As befits an enthusiast of the French New Wave, Porumboiu’s film embraces a Jacques Rivette-esque sense of duration, inspired by the director of “Celine and Julie Go Boating” and the 12 1/2 -hour torture-chamber opus “Out 1.” “Police, Adjective” makes crafty use of boredom, accumulating empty scenes and narrative dead zones -- the kind of moments that any self-respecting mainstream thriller would confidently elide -- secure in the knowledge that all of these blank spots, lumped together like a snowball, will coalesce into a haunting sensation of wasted motion and unavoidable tragedy. It is a film of interstitial spaces -- hallways, construction zones, alleyways, busted-up streets -- which collectively lend a sense of not belonging where we are.

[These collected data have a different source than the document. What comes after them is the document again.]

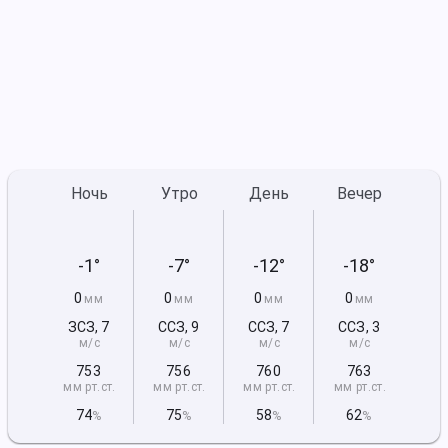
Ночь
Утро
День
Вечер
-1°
-7°
-12°
-18°
0
0
0
0
мм
мм
мм
мм
ЗСЗ
,
7
ССЗ
,
9
ССЗ
,
7
ССЗ
,
3
м/с
м/с
м/с
м/с
753
756
760
763
мм рт
.ст.
мм рт
.ст.
мм рт
.ст.
мм рт
.ст.
74
75
58
62
%
%
%
%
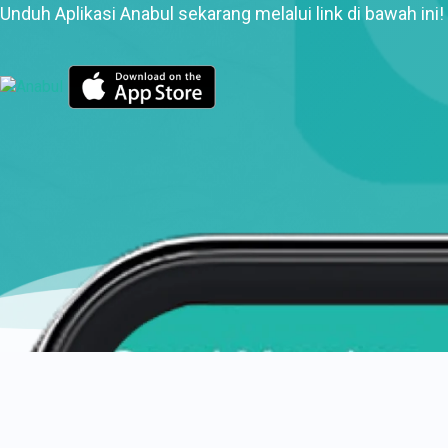
Unduh Aplikasi Anabul sekarang melalui link di bawah ini!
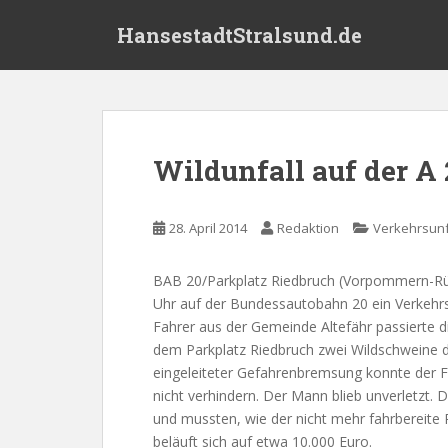
S
HansestadtStralsund.de
k
i
p
t
o
m
Wildunfall auf der A 
a
i
n
28. April 2014
Redaktion
Verkehrsunf
c
o
BAB 20/Parkplatz Riedbruch (Vorpommern-Rüge
n
Uhr auf der Bundessautobahn 20 ein Verkehrsu
t
Fahrer aus der Gemeinde Altefähr passierte die
e
dem Parkplatz Riedbruch zwei Wildschweine di
n
eingeleiteter Gefahrenbremsung konnte der
t
nicht verhindern. Der Mann blieb unverletzt. 
und mussten, wie der nicht mehr fahrbereit
beläuft sich auf etwa 10.000 Euro.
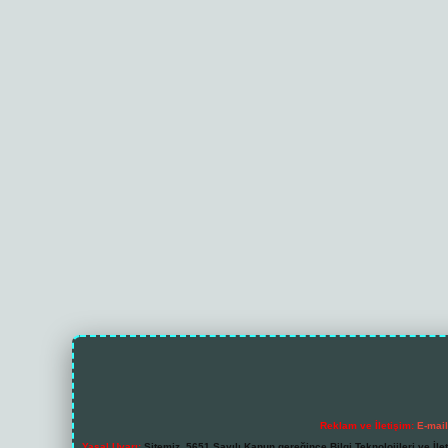
Reklam ve İletişim:
E-mai
Yasal Uyarı:
Sitemiz, 5651 Sayılı Kanun gereğince Bilgi Teknolojileri ve İl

The film, in fact, was originally called “Intermediary,” with Porumboiu changing the title only after completing the editing. The director compares the film to a labyrinth, whose confined spaces and hairpin turns contribute to a sensation of spatial and intellectual disorientation. “Police, Adjective” is ultimately an anti-thriller, one whose loose ends grow ever looser as the film progresses.

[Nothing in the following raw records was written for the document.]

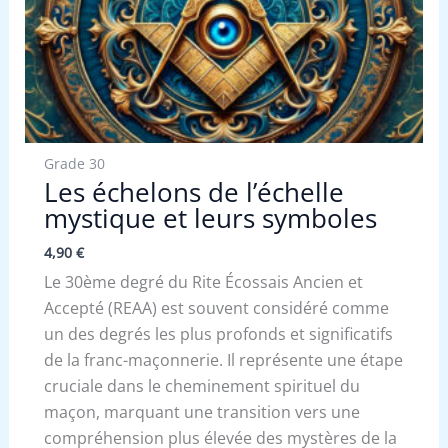
Grade 30
Les échelons de l’échelle
mystique et leurs symboles
4,90
€
Le 30ème degré du Rite Écossais Ancien et
Accepté (REAA) est souvent considéré comme
un des degrés les plus profonds et significatifs
de la franc-maçonnerie. Il représente une étape
cruciale dans le cheminement spirituel du
maçon, marquant une transition vers une
compréhension plus élevée des mystères de la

“The logical scheme is in fact illogical,” Porumboiu observes of his protagonist’s plans. “It’s apparently put in order something which is, in fact, absurd.” Ultimately, even the definition of words become subject to interpretation. This is a suspense film whose most dramatic moment turns on two men reading dictionary entries to each other.

On the beat

In “Police, Adjective,” Cristi has a dispiriting run-in with a superior, who shares his plans for giving their grubby hometown a makeover. Cristi’s bossmay want to turn Vaslui (Porumboiu’s place of birth) into Little Prague but he still intends to lock up adolescents for smoking pot. It is this tension -- between the old Europe and the new, between the totalitarian, police-state past and an unimaginable Westernized future -- that animates Porumboiu’s films, and those of his fellow Romanian directors. “Romania is a marginal culture which all the time dreams and takes [its] models from outside,” observes Porumboiu.

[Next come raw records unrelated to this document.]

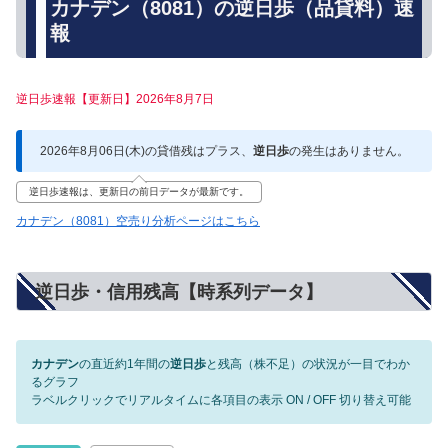
カナデン（8081）の逆日歩（品貸料）速
報
逆日歩速報【更新日】2026年8月7日
2026年8月06日(木)の貸借残はプラス、
逆日歩
の発生はありません。
逆日歩速報は、更新日の前日データが最新です。
カナデン（8081）空売り分析ページはこちら
逆日歩・信用残高【時系列データ】
カナデン
の直近約1年間の
逆日歩
と残高（株不足）の状況が一目でわか
るグラフ
ラベルクリックでリアルタイムに各項目の表示 ON / OFF 切り替え可能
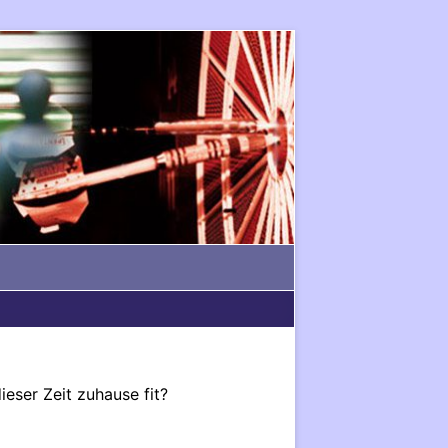
ieser Zeit zuhause fit?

Cristi is a bit of a stalker himself, lurking in the shadows where children play, sniffing his prey’s cigarette butts and bagging them for later inspection. Well-trained by our obsessive pursuit of the pursuers, we become like detectives ourselves, investigating the film for clues to the significance of what we are seeing. The facts of the case never become entirely clear, but placing “Police, Adjective” alongside its recent predecessors, it is abundantly obvious that the Romanian film is in full bloom.

“These movies,” offers Porumboiu by way of explanation, “they speak about something universal. In terms of language, or small things, maybe there are difference . . . but the spirit of the movie, it’s the same.”